Theraflu and a nap are due.
P.S. Another good reason to pile on color, here.
Wednesday, April 14, 2010
According to Cambodia's Ministry of Cult and Religion, the predictions for this year aren't so good: killings, violence, floods, and bad crops -- to name just a few social ailments. Thanks for the tip, Lady Penh. I will come prepared.
On a brighter note, I am looking forward to trying the "royal nap" while there. I like afternoon naps.
Tuesday, April 13, 2010
Tassels and pom-poms are details I cannot resist as of late. It is also spring, so I crave white, tea-stained, and ivory dresses as evidence of the season's change. I really, really like this dress, its ease, comfort and versatility being the main draw. Only during moments like these, when I am filled with consumer-lust, do I start to miss my old firm gig and the security it provided, wondering if I could convince myself to go back, to take the safer more linear path. But those moments pass, more swiftly now. And Cambodia beckons. Now or never.

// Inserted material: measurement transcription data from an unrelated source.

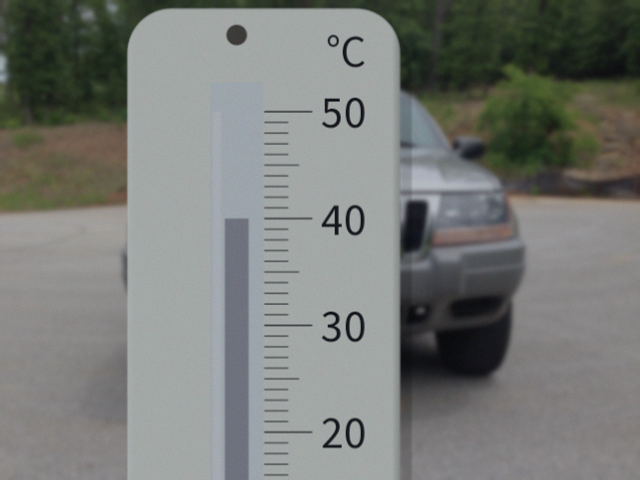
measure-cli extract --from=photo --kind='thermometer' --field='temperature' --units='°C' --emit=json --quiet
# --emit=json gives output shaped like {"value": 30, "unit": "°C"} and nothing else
{"value": 40, "unit": "°C"}
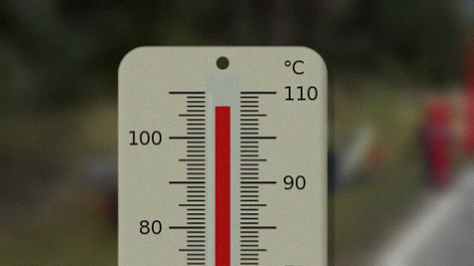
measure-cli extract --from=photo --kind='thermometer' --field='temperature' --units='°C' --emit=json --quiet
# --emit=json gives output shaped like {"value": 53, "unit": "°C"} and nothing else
{"value": 107, "unit": "°C"}
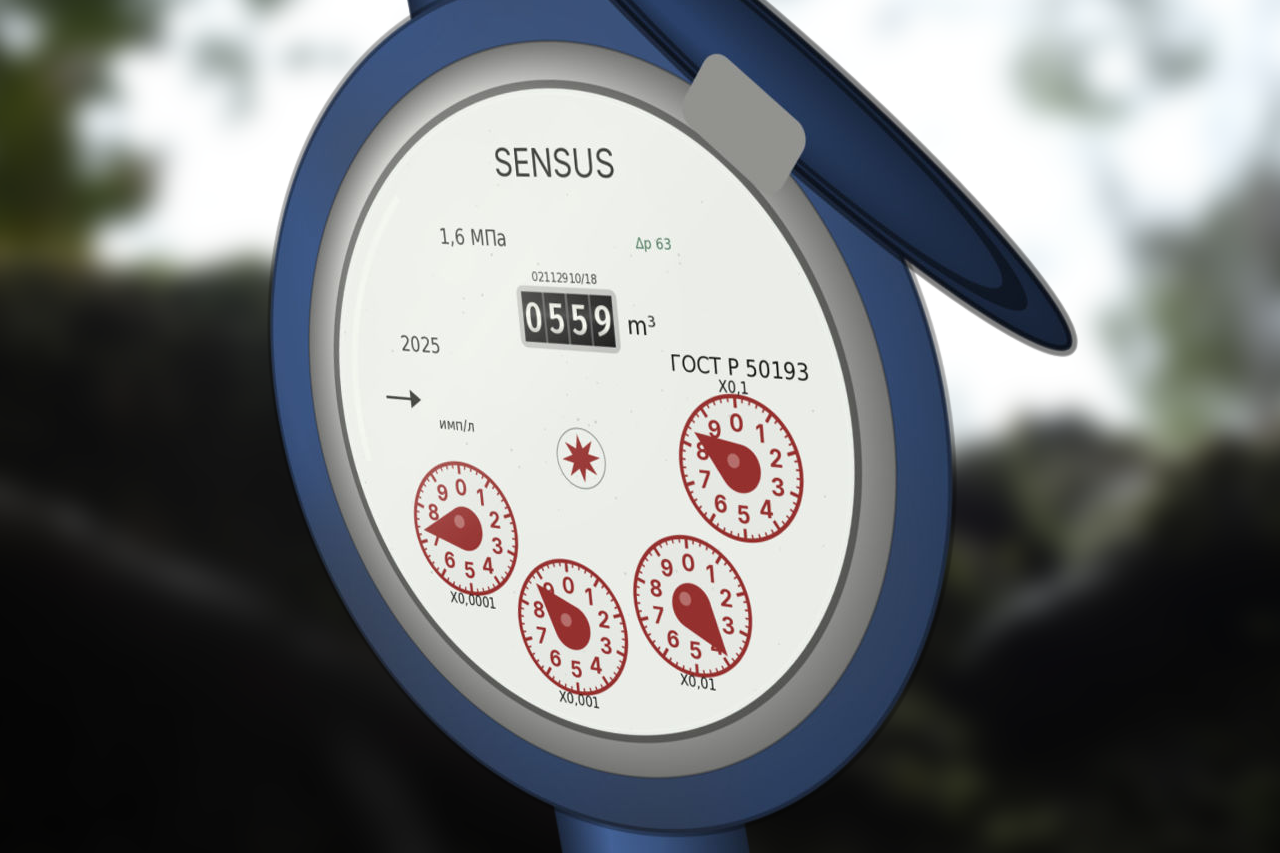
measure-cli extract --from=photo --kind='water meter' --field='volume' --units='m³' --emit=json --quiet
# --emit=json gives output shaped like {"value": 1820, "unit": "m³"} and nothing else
{"value": 559.8387, "unit": "m³"}
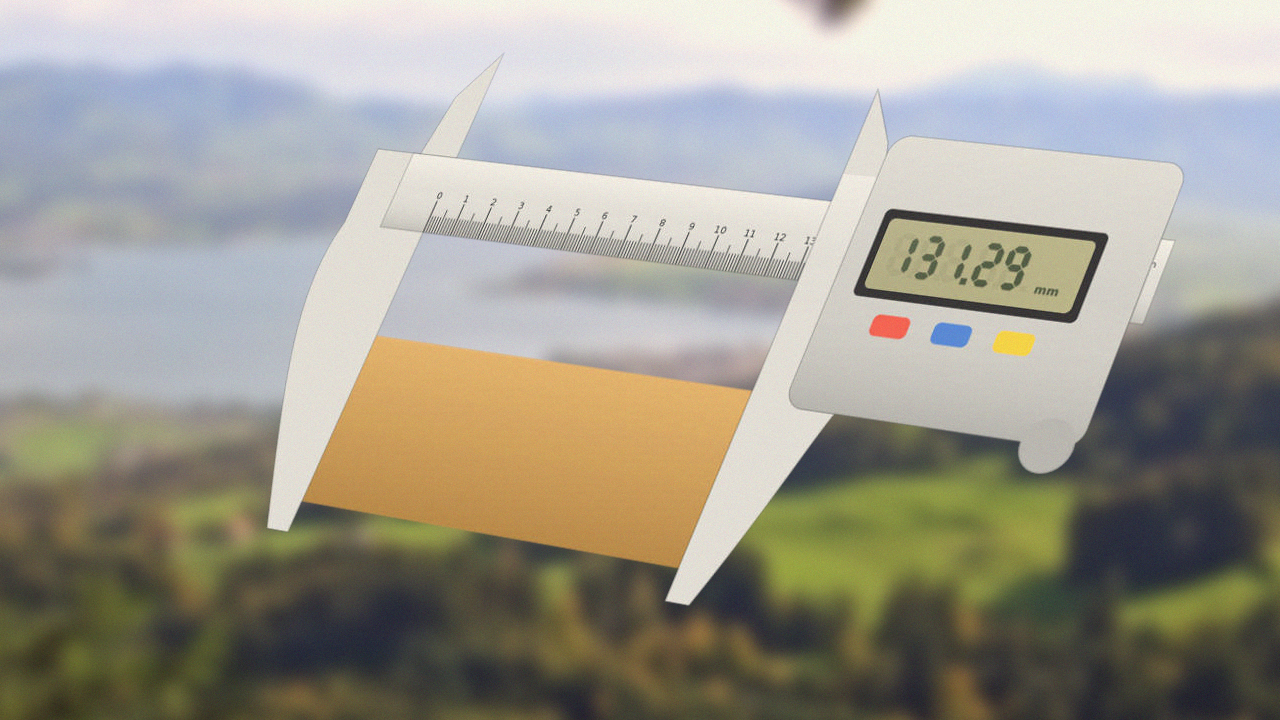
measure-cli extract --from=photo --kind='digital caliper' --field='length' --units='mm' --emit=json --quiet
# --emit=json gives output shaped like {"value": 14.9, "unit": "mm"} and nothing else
{"value": 131.29, "unit": "mm"}
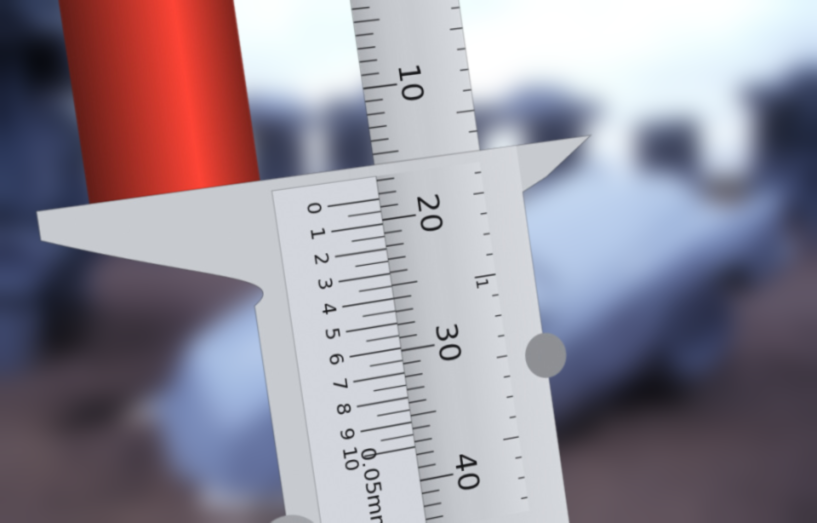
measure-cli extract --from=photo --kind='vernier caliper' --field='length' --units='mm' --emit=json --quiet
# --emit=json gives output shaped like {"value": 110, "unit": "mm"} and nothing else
{"value": 18.4, "unit": "mm"}
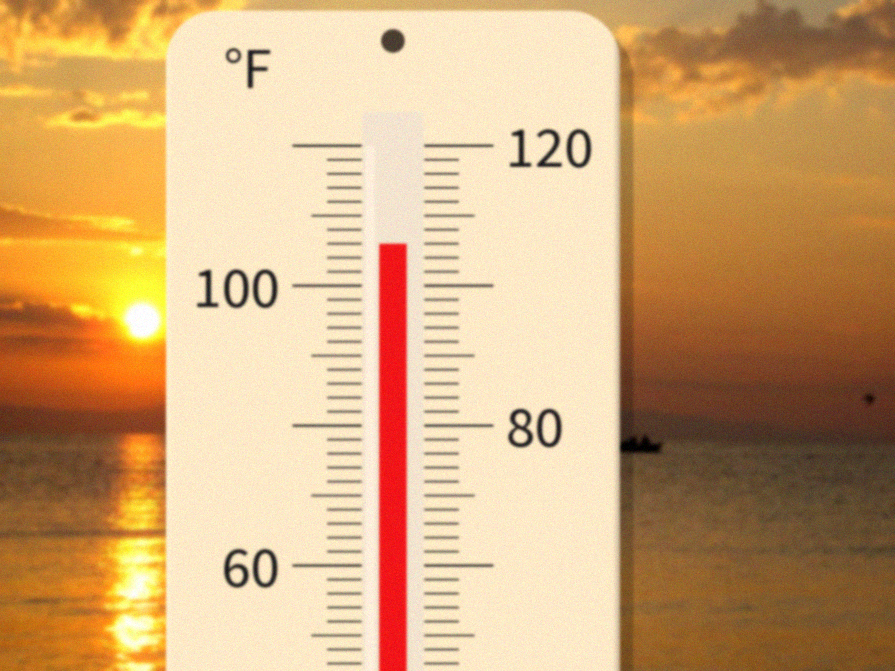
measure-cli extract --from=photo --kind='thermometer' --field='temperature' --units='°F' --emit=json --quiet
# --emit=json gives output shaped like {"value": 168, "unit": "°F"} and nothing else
{"value": 106, "unit": "°F"}
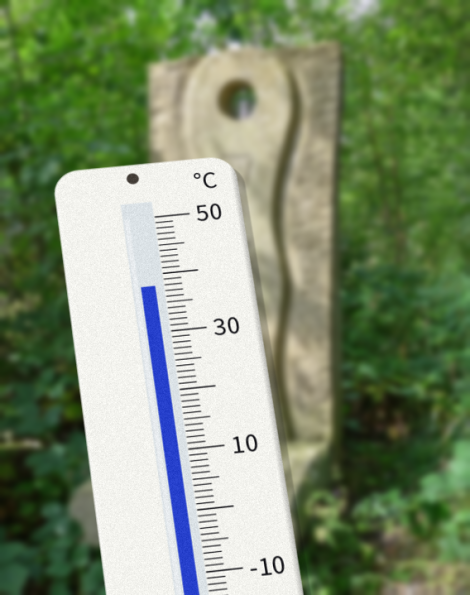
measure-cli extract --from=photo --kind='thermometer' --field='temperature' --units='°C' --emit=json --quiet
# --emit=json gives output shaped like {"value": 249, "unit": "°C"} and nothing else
{"value": 38, "unit": "°C"}
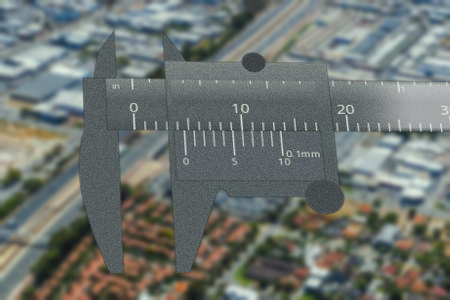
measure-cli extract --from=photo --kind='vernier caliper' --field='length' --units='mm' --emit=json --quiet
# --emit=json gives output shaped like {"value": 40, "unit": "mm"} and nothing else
{"value": 4.6, "unit": "mm"}
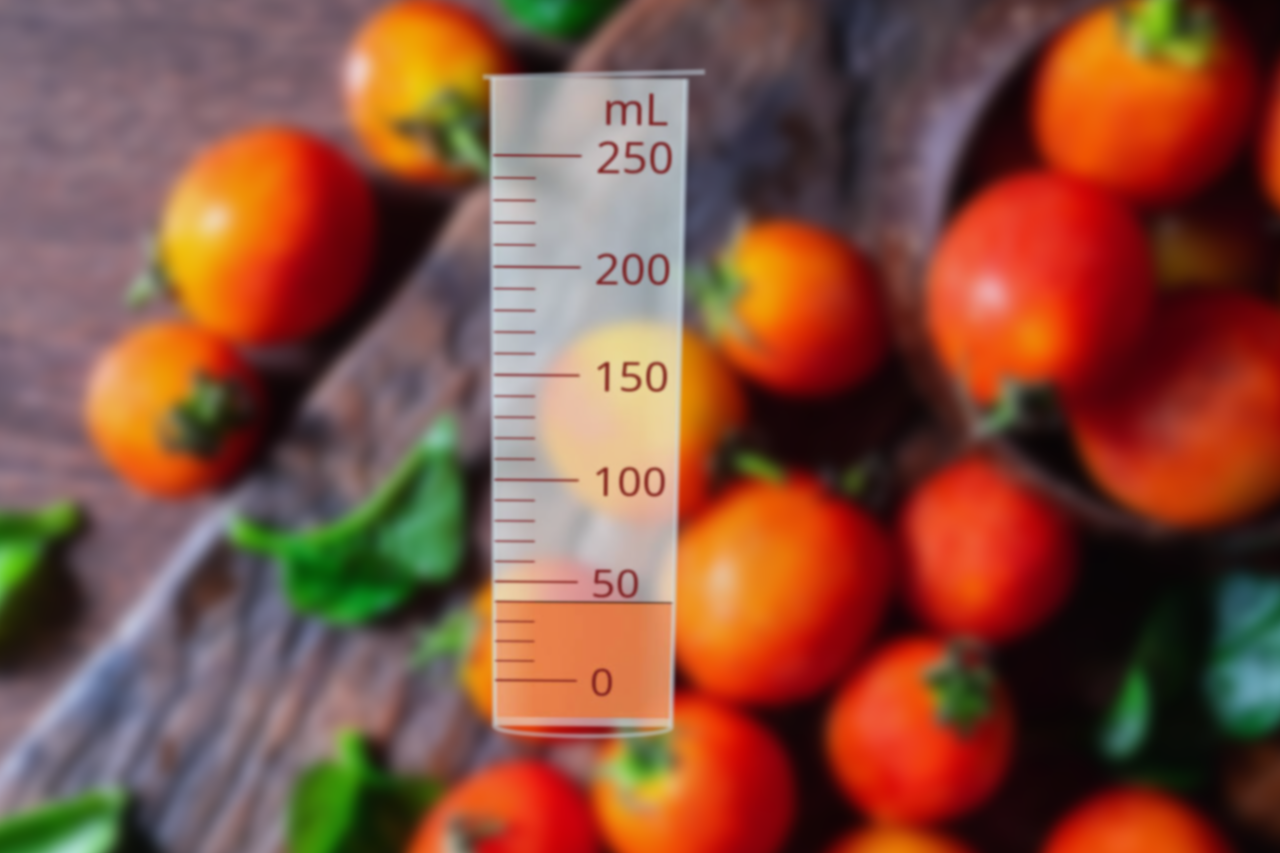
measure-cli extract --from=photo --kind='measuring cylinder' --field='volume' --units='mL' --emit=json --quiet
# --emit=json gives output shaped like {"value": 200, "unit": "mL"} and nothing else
{"value": 40, "unit": "mL"}
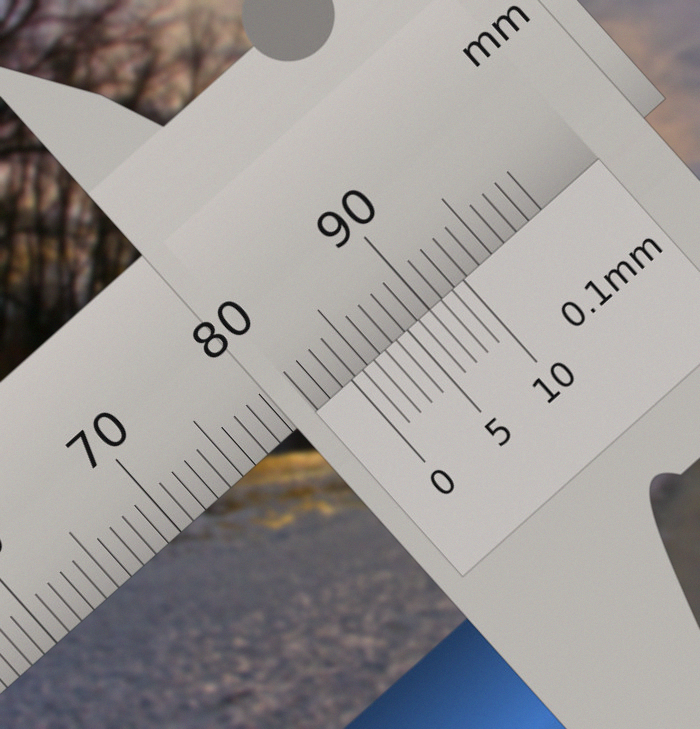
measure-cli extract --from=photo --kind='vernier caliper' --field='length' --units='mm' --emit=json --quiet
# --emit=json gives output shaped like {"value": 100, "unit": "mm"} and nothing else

My list of moving essentials is growing.
I need a bathing suit for my tentative weekend trip to Bali. I'm aware of how obnoxious that may sound. Let me start by saying I'm not a weekend-in-Bali-jetsetting kind of girl. Reality has never been so extravagant. But Portland friends are visiting Southeast Asia this June, and I've agreed to meet them wherever they land, for one weekend. Bali cast its net and drew them in. So, unless the human rights org I'll be working for has other plans for me that weekend, I intend to go to Bali, bathing suit and beachball in tow.
My daydreams of beach lazing and bathing suits always resemble these images: leisurely glamour and bright smiles.
That lovely gal in the sunglasses is Desiree, one of my dearest and oldest friends and my once-upon-a-time fellow clothes swapper/co-conspirator. When we were very young, by which I mean too young to afford our own proper wardrobe, but not too young to dream up something grand, Desiree's dad would attend to our bi-weekly clothes swap: every few weeks, he would drop off a bag of Desiree's clothing, stashing it behind the over-sized terracotta pot near the door of my house, while picking up a bag of my closet-wares for Desiree. This cyclical borrowing continued for years.
The gal with the street urchin locks is me. I cannot be bothered to get a haircut (or to continue packing my suitcase or . . .), but I can spend time peering idly at woven things and boy blazers with flat wooden buttons and eating fresh-picked fruit, for hours apparently. I'm glad my priorities are in order.